This paper presents FastFit, a novel neural vocoder architecture that replaces the U-Net encoder with multiple short-time Fourier transforms (STFTs) to achieve faster generation rates without sacrificing sample quality. We replaced each encoder block with an STFT, with parameters equal to the temporal resolution of each decoder block, leading to the skip connection. FastFit reduces the number of parameters and the generation time of the model by almost half while maintaining high fidelity. Through objective and subjective evaluations, we demonstrated that the proposed model achieves nearly twice the generation speed of baseline iteration-based vocoders while maintaining high sound quality. We further showed that FastFit produces sound qualities similar to those of other baselines in text-to-speech evaluation scenarios, including multi-speaker and zero-shot text-to-speech.
Comparison with baselines
We adopted LibriTTS, a multi-speaker English dataset which has 24 kHz sampling rate waveforms.

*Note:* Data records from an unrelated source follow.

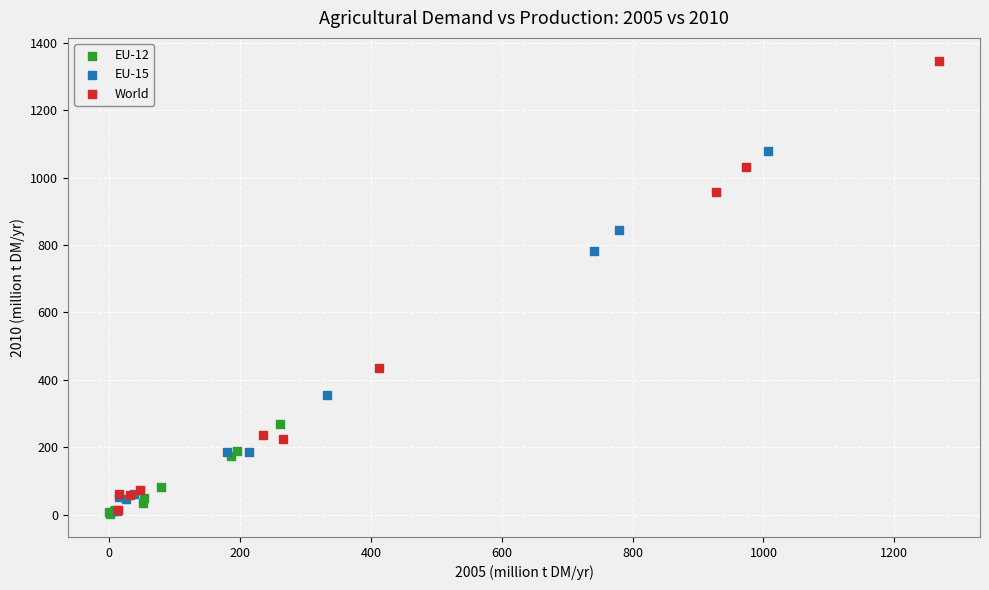

Which series has the largest Y range (max minus min)?

World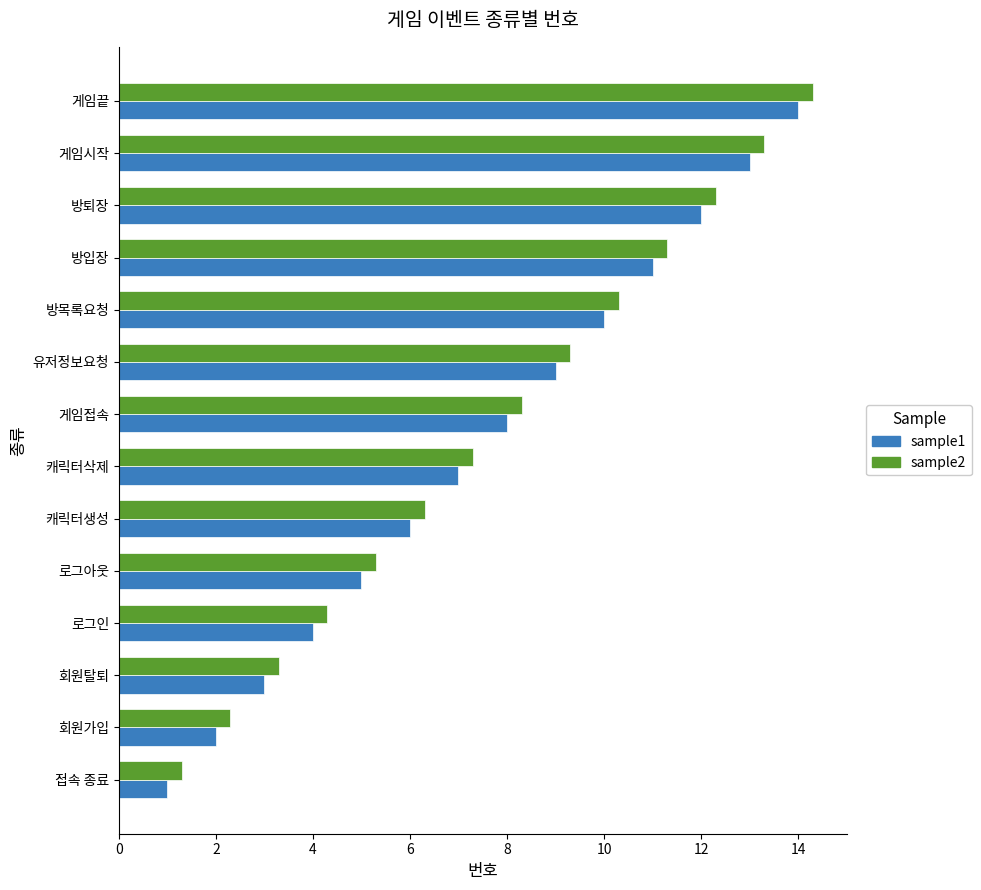

True or false: sample1 has a value of 12.0 at 방퇴장.

True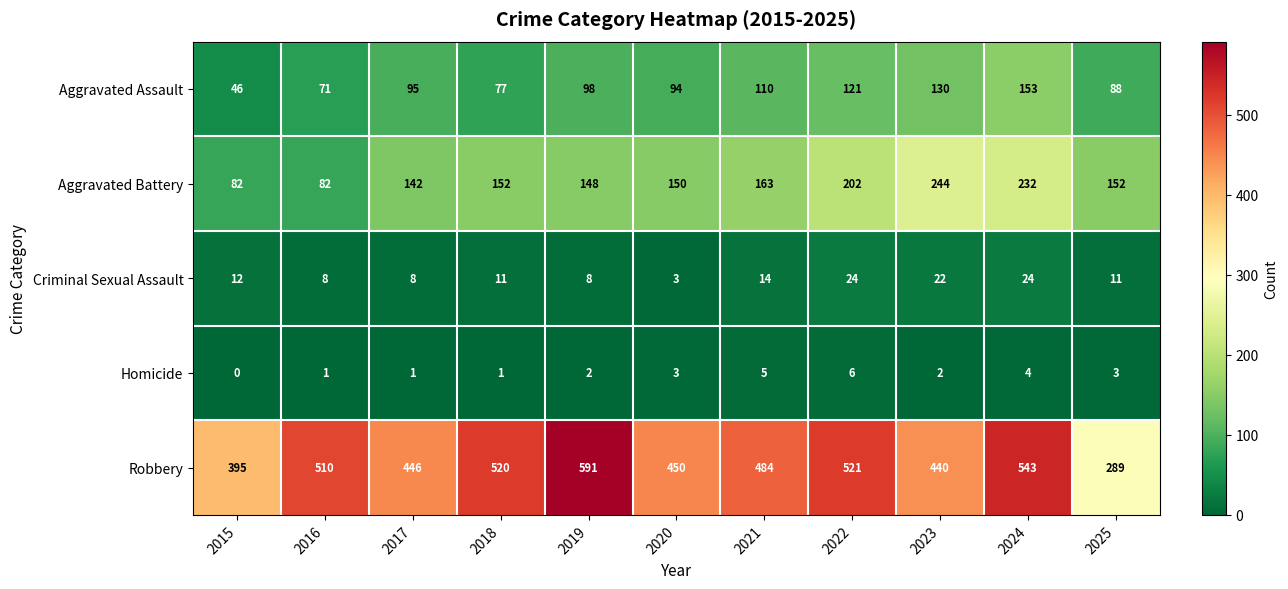

At which label is Robbery closest to 440?

2023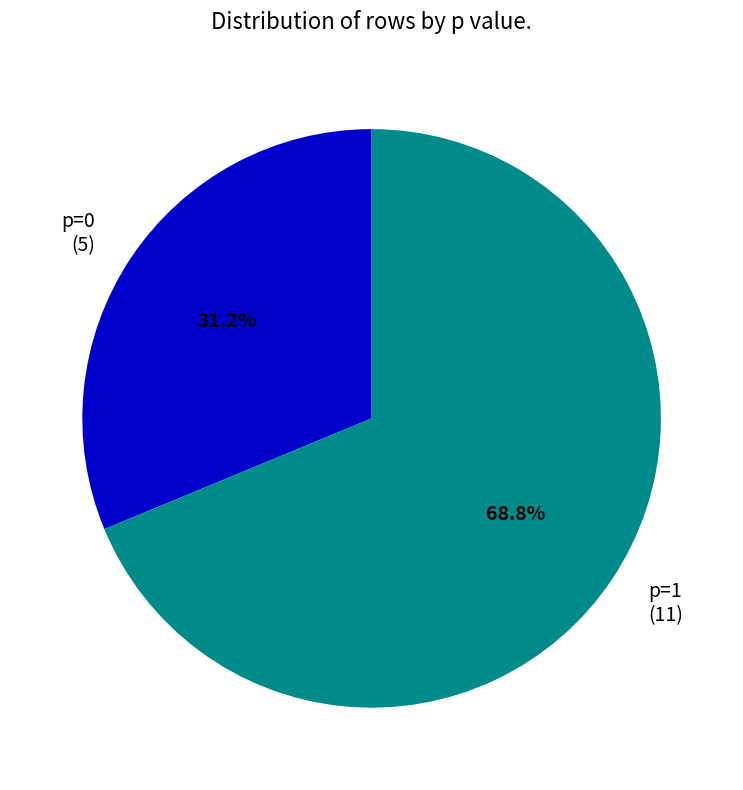

True or false: p=0 accounts for 22% of the total.

False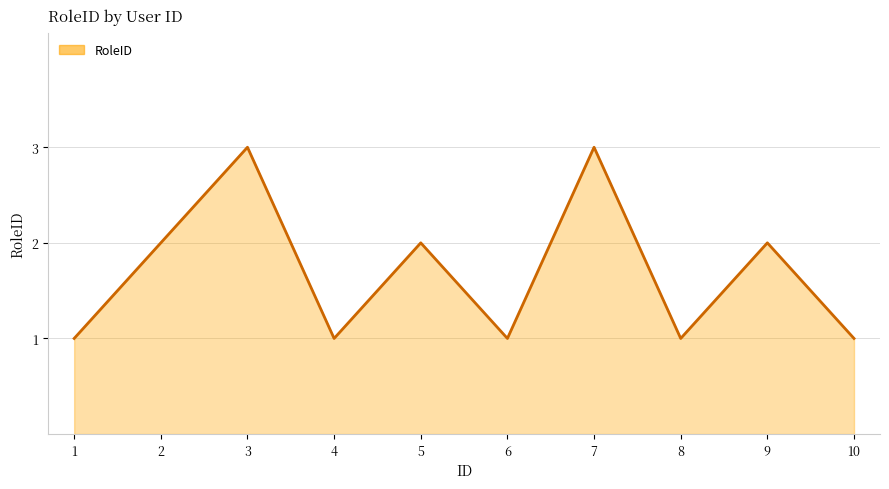

True or false: the data shows 1 at 4.

True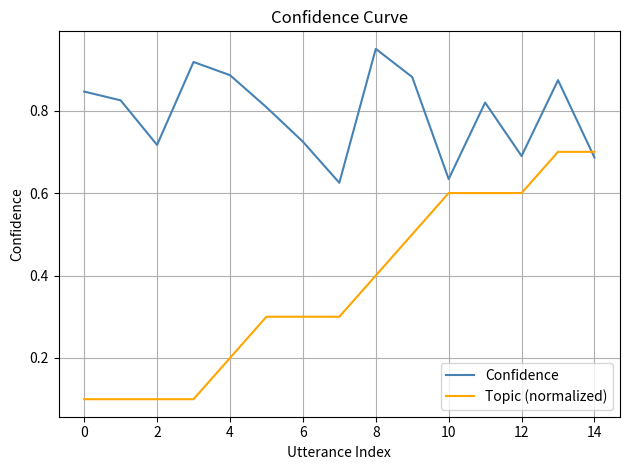

How many interior local peaks does the Confidence series have?

4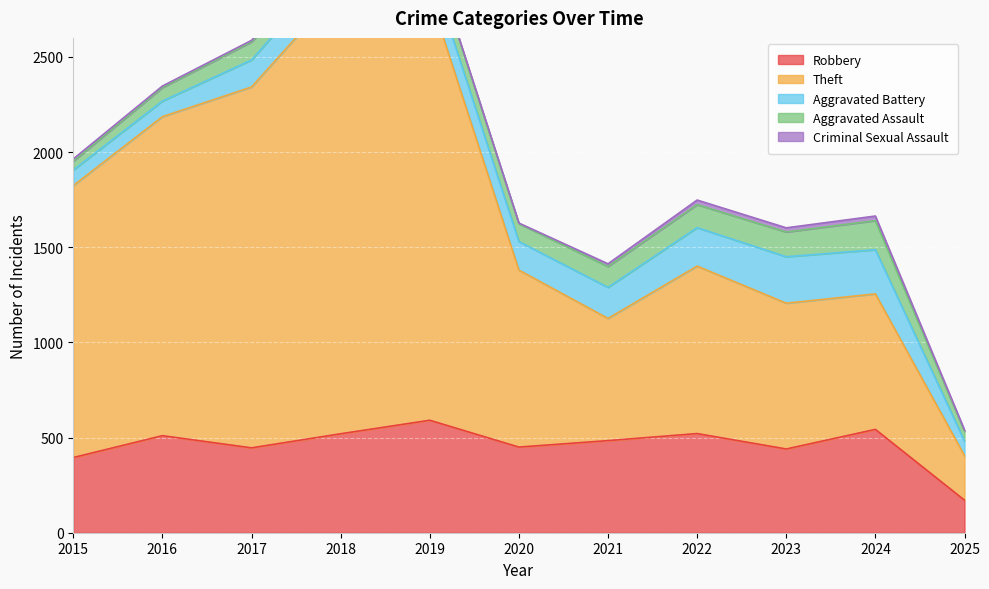

At which category is the sum across all series the highest?

2018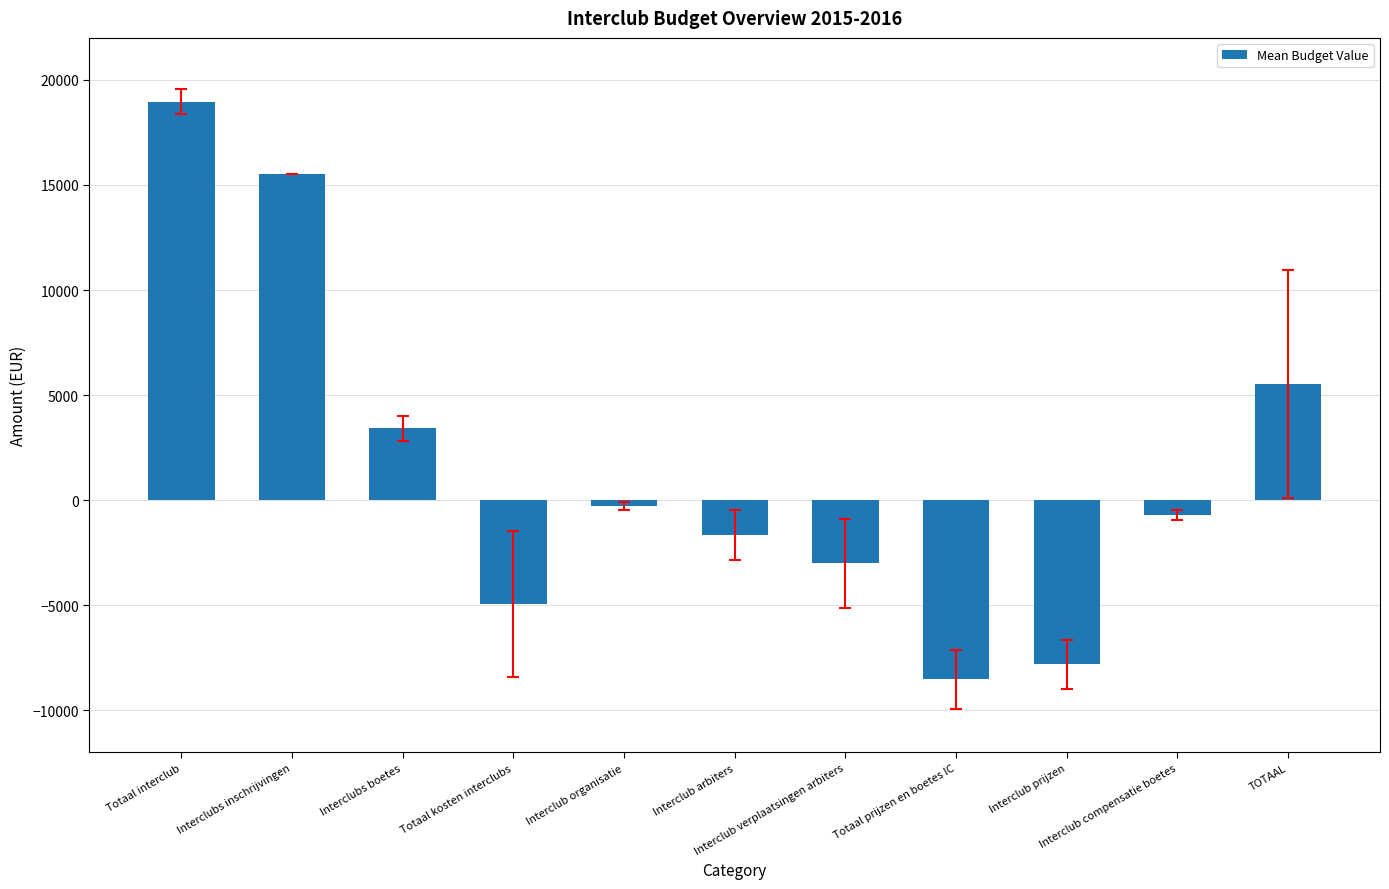

What value does the data have at Interclub verplaatsingen arbiters?

-3000.0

For training models, a ‘train-clean-360’ dataset was used.
For ground-truth mel-spectrogram evaluation (GT mel evaluation) including the ablation study, a ‘test-clean’ dataset was prepared.
Application to text-to-speech synthesis
For multi-speaker TTS, we trained the JDI-T acoustic model using the LibriTTS ‘train-clean-360’ subset with 100 speakers.
For zero-shot TTS evaluation, we used an open-source TTS program named TorToiSe.
The recordings of the LibriTTS ’test-clean’ subset with 10 speakers were input into the program with an ‘ultra-fast’ offset.
Each vocoder was not fine-tuned with these predicted mel-spectrograms.